[RECORDS]

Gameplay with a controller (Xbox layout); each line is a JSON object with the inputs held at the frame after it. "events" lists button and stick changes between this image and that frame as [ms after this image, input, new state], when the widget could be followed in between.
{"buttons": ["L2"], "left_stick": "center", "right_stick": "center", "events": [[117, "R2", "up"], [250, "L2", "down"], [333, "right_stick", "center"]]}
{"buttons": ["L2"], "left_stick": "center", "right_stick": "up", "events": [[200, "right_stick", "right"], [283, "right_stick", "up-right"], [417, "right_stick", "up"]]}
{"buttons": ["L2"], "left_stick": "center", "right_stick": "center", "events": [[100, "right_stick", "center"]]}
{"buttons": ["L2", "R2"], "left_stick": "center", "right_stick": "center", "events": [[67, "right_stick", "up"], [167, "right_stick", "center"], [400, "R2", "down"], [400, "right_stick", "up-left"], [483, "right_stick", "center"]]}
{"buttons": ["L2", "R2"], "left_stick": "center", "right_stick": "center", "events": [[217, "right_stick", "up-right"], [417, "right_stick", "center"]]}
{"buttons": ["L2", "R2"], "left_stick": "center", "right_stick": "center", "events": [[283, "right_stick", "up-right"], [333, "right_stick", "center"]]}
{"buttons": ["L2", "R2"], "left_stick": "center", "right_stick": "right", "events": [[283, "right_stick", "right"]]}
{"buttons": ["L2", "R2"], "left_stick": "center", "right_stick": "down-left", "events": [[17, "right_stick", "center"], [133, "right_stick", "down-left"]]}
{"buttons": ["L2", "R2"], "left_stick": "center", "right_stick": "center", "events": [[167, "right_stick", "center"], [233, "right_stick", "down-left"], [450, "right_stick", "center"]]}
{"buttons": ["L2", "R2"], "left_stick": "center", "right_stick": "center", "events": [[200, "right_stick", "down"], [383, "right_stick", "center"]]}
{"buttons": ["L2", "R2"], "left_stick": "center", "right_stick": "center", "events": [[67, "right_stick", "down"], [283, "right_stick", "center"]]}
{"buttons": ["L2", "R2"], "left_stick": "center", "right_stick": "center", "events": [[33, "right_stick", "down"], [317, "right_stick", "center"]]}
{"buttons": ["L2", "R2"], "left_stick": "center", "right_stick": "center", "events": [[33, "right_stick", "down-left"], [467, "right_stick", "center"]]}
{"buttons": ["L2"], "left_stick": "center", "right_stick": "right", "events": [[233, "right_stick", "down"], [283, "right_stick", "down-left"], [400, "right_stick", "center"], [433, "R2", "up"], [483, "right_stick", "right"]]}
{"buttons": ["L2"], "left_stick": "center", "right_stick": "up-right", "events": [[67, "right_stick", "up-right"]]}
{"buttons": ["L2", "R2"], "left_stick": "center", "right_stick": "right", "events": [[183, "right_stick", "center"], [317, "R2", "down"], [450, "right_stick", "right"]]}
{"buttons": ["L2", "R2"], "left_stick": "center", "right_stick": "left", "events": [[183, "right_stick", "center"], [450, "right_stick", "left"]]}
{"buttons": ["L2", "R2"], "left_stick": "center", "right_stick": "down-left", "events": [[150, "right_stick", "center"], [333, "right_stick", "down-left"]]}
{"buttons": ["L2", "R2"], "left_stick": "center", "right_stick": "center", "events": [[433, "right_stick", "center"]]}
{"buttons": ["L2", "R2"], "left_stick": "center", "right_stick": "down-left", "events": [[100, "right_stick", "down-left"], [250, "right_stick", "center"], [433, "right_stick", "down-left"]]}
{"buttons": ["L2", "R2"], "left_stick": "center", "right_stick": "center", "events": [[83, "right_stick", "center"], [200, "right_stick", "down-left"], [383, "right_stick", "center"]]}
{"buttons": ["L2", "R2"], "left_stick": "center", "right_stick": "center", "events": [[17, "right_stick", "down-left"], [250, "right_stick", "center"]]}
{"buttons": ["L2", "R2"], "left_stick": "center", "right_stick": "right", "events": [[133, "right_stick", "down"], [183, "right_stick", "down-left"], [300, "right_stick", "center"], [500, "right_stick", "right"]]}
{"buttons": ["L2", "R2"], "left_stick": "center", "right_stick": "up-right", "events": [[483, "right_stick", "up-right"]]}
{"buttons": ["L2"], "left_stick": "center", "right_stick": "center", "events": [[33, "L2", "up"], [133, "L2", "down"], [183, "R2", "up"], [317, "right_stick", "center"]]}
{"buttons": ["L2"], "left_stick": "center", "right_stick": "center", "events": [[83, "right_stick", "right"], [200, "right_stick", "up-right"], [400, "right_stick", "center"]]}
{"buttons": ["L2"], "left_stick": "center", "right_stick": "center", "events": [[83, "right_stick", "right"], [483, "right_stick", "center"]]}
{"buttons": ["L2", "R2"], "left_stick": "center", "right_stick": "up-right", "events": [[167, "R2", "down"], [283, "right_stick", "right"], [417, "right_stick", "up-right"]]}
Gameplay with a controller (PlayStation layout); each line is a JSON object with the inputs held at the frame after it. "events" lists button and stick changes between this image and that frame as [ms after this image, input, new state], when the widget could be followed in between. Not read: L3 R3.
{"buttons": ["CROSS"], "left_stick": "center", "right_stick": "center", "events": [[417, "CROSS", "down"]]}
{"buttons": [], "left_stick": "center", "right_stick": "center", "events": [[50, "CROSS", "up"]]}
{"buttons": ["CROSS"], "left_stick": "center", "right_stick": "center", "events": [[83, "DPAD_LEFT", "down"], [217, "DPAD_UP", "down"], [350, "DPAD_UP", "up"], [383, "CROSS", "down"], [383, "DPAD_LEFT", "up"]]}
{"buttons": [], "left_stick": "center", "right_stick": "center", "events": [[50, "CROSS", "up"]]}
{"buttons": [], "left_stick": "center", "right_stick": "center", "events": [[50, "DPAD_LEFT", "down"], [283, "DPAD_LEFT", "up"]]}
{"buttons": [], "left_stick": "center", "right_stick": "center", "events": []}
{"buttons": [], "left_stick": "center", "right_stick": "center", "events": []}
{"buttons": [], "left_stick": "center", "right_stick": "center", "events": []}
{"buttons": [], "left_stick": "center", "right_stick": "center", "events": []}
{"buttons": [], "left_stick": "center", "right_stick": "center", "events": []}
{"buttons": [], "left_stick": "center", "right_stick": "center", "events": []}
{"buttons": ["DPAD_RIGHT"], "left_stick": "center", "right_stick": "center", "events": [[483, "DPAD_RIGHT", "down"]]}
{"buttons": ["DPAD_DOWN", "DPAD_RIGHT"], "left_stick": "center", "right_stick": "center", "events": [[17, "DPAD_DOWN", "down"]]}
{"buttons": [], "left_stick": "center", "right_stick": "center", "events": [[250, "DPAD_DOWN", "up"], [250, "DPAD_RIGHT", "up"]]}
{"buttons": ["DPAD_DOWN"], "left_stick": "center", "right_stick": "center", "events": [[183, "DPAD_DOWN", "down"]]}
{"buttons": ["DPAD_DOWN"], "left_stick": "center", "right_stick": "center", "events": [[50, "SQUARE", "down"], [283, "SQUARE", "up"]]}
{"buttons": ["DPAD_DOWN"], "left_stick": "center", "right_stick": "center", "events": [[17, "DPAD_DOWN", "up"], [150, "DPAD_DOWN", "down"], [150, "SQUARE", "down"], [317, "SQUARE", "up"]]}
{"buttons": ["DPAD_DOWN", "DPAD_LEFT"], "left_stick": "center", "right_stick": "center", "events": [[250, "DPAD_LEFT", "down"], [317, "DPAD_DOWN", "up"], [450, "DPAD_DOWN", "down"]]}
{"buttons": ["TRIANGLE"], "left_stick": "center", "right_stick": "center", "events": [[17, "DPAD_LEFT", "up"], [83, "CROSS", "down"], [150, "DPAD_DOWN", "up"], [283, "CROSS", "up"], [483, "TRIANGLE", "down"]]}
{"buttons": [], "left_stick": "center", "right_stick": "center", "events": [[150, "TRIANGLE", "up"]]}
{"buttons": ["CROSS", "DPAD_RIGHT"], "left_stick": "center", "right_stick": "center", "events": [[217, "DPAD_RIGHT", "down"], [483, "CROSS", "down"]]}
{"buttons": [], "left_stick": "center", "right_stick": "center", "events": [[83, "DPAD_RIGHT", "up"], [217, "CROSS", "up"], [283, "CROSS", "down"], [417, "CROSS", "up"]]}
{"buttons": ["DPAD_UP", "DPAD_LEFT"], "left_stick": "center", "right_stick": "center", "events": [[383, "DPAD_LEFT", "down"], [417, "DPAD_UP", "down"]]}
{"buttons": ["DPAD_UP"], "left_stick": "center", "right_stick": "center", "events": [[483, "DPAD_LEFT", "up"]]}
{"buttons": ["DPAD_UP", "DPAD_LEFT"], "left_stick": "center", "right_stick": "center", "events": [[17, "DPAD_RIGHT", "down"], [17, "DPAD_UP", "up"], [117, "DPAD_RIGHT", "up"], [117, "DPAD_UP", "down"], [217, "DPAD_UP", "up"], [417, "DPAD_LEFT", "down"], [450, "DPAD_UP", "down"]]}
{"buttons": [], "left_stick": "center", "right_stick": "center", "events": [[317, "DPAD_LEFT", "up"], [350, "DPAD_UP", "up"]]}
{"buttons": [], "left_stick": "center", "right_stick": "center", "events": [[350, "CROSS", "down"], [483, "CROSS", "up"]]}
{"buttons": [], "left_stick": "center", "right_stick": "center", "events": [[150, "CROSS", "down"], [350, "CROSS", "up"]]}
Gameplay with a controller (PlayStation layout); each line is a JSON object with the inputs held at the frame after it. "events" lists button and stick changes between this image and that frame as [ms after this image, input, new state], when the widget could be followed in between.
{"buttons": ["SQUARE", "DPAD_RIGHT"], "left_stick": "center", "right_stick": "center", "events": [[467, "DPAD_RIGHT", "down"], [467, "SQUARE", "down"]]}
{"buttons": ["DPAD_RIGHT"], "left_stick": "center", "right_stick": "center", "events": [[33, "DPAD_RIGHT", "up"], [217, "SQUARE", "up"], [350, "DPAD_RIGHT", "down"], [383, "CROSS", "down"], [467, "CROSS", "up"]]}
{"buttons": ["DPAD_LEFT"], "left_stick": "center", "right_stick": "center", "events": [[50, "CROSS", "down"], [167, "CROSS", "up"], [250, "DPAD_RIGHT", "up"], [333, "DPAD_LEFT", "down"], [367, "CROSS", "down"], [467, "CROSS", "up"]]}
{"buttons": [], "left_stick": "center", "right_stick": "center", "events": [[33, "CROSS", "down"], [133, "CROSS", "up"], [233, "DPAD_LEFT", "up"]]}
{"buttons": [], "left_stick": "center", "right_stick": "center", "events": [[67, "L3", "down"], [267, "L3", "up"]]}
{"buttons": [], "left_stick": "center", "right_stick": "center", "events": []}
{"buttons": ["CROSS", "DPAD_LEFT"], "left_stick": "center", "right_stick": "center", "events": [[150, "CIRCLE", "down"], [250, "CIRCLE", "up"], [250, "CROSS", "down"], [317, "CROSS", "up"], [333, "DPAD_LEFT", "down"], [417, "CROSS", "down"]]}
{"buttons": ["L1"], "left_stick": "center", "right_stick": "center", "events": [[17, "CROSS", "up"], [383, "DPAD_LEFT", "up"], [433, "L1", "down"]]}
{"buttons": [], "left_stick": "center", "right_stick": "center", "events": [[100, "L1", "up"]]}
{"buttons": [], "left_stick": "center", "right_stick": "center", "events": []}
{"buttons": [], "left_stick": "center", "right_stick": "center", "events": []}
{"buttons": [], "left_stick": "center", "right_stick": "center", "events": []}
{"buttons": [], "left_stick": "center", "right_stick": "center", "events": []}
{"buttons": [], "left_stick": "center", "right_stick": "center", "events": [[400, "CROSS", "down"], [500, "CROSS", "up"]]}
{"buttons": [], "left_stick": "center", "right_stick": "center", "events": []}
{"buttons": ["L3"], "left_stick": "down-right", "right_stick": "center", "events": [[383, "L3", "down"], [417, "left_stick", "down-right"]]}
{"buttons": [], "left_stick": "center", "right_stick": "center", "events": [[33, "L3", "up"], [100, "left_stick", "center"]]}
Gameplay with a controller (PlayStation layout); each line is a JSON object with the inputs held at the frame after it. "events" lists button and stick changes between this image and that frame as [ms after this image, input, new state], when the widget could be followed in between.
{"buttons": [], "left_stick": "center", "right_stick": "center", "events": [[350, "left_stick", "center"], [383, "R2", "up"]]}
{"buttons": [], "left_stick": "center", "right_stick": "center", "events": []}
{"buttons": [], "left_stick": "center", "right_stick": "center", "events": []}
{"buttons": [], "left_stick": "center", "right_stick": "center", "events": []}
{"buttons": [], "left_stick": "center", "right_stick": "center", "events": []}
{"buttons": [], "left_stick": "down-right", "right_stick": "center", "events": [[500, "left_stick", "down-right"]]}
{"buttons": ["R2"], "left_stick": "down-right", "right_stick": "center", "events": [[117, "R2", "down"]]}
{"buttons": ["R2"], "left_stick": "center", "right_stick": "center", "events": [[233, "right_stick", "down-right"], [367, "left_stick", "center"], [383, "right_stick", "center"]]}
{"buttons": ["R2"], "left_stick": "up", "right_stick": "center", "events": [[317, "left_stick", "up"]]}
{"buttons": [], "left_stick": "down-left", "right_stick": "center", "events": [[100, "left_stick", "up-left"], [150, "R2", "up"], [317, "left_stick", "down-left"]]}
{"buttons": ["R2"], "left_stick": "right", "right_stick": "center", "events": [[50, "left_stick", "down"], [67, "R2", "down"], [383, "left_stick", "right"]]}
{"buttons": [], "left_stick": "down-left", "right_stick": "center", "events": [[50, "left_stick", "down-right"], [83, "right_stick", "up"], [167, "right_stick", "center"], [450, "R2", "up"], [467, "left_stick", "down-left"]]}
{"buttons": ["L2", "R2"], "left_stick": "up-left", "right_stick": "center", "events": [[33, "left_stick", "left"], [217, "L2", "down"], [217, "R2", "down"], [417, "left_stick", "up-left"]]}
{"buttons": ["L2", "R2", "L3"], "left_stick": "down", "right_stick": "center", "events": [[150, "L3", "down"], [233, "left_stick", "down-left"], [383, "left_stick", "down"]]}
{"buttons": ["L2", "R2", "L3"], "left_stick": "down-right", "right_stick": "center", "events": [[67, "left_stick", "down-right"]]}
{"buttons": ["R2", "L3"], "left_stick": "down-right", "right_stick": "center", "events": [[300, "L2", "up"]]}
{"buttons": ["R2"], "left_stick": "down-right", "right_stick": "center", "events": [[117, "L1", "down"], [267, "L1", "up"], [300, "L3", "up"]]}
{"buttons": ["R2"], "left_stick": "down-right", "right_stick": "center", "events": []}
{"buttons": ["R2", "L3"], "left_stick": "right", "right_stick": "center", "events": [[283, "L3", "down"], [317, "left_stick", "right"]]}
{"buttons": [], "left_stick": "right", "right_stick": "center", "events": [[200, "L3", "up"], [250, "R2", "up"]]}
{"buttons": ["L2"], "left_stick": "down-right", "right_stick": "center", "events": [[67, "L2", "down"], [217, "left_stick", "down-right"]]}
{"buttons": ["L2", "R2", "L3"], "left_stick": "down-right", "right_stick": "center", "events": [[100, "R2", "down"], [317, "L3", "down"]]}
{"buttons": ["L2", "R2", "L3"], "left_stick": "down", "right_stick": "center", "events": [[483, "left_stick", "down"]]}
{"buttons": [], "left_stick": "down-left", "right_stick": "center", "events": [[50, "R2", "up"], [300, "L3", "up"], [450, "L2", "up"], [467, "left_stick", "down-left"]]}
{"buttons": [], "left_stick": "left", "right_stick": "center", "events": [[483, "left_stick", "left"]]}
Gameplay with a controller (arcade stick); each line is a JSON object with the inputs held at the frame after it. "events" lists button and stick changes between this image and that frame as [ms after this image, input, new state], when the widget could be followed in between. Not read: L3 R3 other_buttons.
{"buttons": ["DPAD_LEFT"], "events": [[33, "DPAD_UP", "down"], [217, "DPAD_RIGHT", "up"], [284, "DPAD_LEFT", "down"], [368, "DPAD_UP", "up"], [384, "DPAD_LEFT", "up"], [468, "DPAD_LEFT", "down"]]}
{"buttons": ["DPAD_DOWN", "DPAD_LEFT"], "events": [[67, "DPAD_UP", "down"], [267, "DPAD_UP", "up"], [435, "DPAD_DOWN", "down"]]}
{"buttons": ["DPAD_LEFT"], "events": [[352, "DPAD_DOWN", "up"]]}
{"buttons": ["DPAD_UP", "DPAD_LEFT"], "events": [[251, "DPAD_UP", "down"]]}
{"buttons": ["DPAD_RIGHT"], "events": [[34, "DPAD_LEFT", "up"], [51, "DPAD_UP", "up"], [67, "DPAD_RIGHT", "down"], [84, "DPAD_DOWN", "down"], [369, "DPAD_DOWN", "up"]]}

[/RECORDS]

With "TRIANGLE" as the word to match, copy each line of the records that has it.

REPLY TO THE EXERCISE
{"buttons": ["TRIANGLE"], "left_stick": "center", "right_stick": "center", "events": [[17, "DPAD_LEFT", "up"], [83, "CROSS", "down"], [150, "DPAD_DOWN", "up"], [283, "CROSS", "up"], [483, "TRIANGLE", "down"]]}
{"buttons": [], "left_stick": "center", "right_stick": "center", "events": [[150, "TRIANGLE", "up"]]}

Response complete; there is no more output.